Bahkan sekarang kepercayaan Ethan pada dirinya pun sudah pupus terhapus dendam dan kebencian. Kebencian Ethan pada Ayahnya begitu besar hingga Ethan tega memperlakukannya dengan seperti ini.
Arin tak mengetahui apapun, bahkan kejadian itu saat Arin bahkan mungkin masih belajar berjalan. Tetapi kenapa kebencian itu harus di tanggung olehnya.
Arin lebih ikhlas kalau Ethan membunuhnya, Arin bisa meninggal dengan membawa cintanya untuk Ethan hingga mati. Bukan kesakitan seperti ini, siksaan yang lebih menyakitkan daripada siksaan fisik. Perlahan-perlahan tetap akan membunuhnya karena cinta itu sendiri. Arin tak ingin dia menjadi membenci cinta dan membenci Ethan, tetapi kalau Ethan terus menyiksa hati dan batinnya seperti ini, akankah cinta itu tetap bertahan tanpa ada rasa benci?
Arin mengambil duduk di halte bus yang sepi, kepalanya ia sandarkan dan matanya ia pejamkan. Tanpa sadar air mata itu kembali luruh membasahi sudut matanya.

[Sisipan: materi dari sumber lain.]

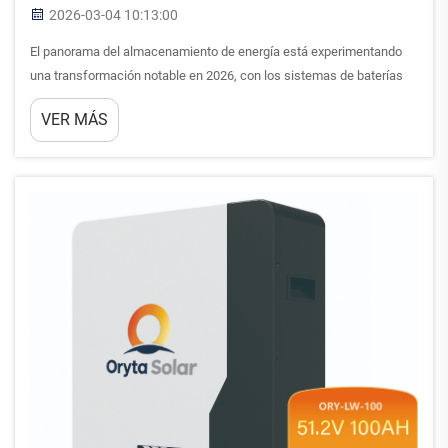
2026-03-04 10:13:00
El panorama del almacenamiento de energía está experimentando
una transformación notable en 2026, con los sistemas de baterías
de litio de 48 V que emergen como la opción preferida para
VER MÁS
aplicaciones residenciales, comerciales e industriales. Esta
configuración de voltaje ha captado significativamente...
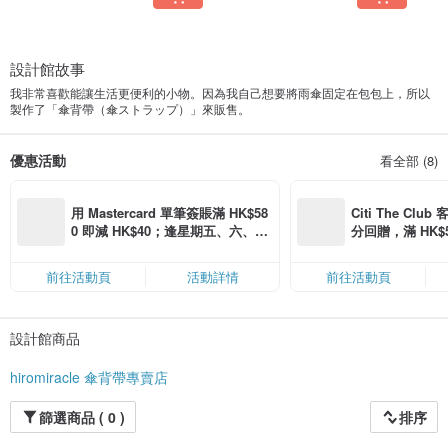
設計館故事
我非常喜歡能讓生活更便利的小物。因為我自己想要將雨傘固定在包包上，所以
製作了「傘背帶（傘ストラップ）」來販售。
優惠活動
看全部 (8)
用 Mastercard 單筆簽賬滿 HK$58
Citi The Club
0 即減 HK$40；逢星期五、六、日
分回贈，滿 HK$580
滿 HK$880 即減 HK$80（名額有
Coins（名額
限，額滿即止，僅限「常用信用
前往活動頁
活動詳情
前往活動頁
卡」結帳）
設計館商品
hiromiracle 傘背帶專賣店
篩選商品 ( 0 )
排序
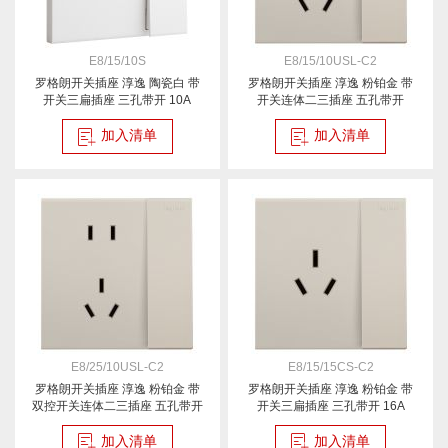
E8/15/10S
E8/15/10USL-C2
罗格朗开关插座 淳逸 陶瓷白 带
罗格朗开关插座 淳逸 粉铂金 带
开关三扁插座 三孔带开 10A
开关连体二三插座 五孔带开
加入清单
加入清单
E8/25/10USL-C2
E8/15/15CS-C2
罗格朗开关插座 淳逸 粉铂金 带
罗格朗开关插座 淳逸 粉铂金 带
双控开关连体二三插座 五孔带开
开关三扁插座 三孔带开 16A
加入清单
加入清单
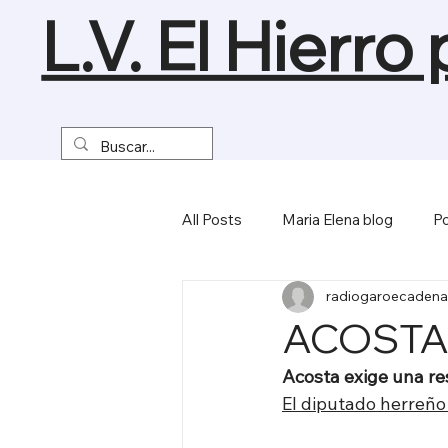
L.V. El Hierro
All Posts
Maria Elena blog
Po
radiogaroecadena
Turismo y Naturaleza
Empre
ACOSTA,
Acosta exige una re
Miscelánea
El diputado herreño 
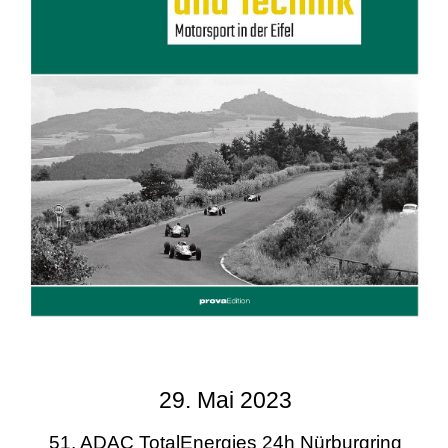
29. Mai 2023
51. ADAC TotalEnergies 24h Nürburgring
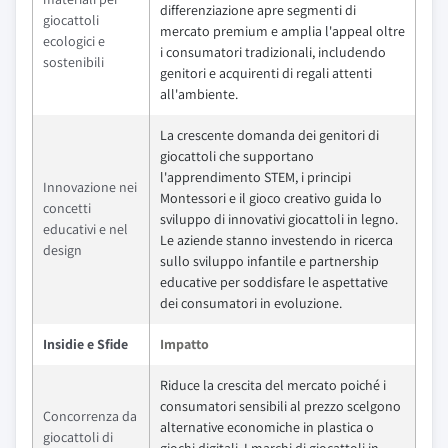
differenziazione apre segmenti di
giocattoli
mercato premium e amplia l'appeal oltre
ecologici e
i consumatori tradizionali, includendo
sostenibili
genitori e acquirenti di regali attenti
all'ambiente.
La crescente domanda dei genitori di
giocattoli che supportano
l'apprendimento STEM, i principi
Innovazione nei
Montessori e il gioco creativo guida lo
concetti
sviluppo di innovativi giocattoli in legno.
educativi e nel
Le aziende stanno investendo in ricerca
design
sullo sviluppo infantile e partnership
educative per soddisfare le aspettative
dei consumatori in evoluzione.
Insidie e Sfide
Impatto
Riduce la crescita del mercato poiché i
consumatori sensibili al prezzo scelgono
Concorrenza da
alternative economiche in plastica o
giocattoli di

Kenapa takdir harus mempermainkannya seperti ini, dia tak bisa memilih rasa sayangnya pada Daddy dan rasa cintanya pada Ethan. Haruskah ia mengorbankan salah satu dengan memutuskan hubungan yang terjalin kuat dengannya? Lalu manakah yang harus ia korbankan dan pertahankan?
***
"Bagaimana bisa kau tak menemukannya!?" pekik Ethan melalui sambungan telponnya.
"...."
"Aku tidak mau tau, kau harus menemukan keberadaan Arinka malam ini juga! Cari dia sekitar kantor dan sepanjang jalan dari kantor ke sini! Apa kau paham?" bentak Ethan seraya menutup sambungan telponnya dan melempar handphonenya ke atas ranjang dengan kesal.
"Sial! kemana dia pergi!" gerutunya. "Apa dia berniat meninggalkanku dan melaporkan apa yang terjadi di sini pada tua bangka itu?" gerutunya dengan sangat emosi.
Sebenarnya bukan hanya rasa kesal dan kebencian yang di rasakan Ethan, melainkan rasa khawatir yang besar karena Arin masih belum kembali juga sejak siang tadi.
"Dimana wanita itu," gumamnya mengusap wajahnya dengan gusar.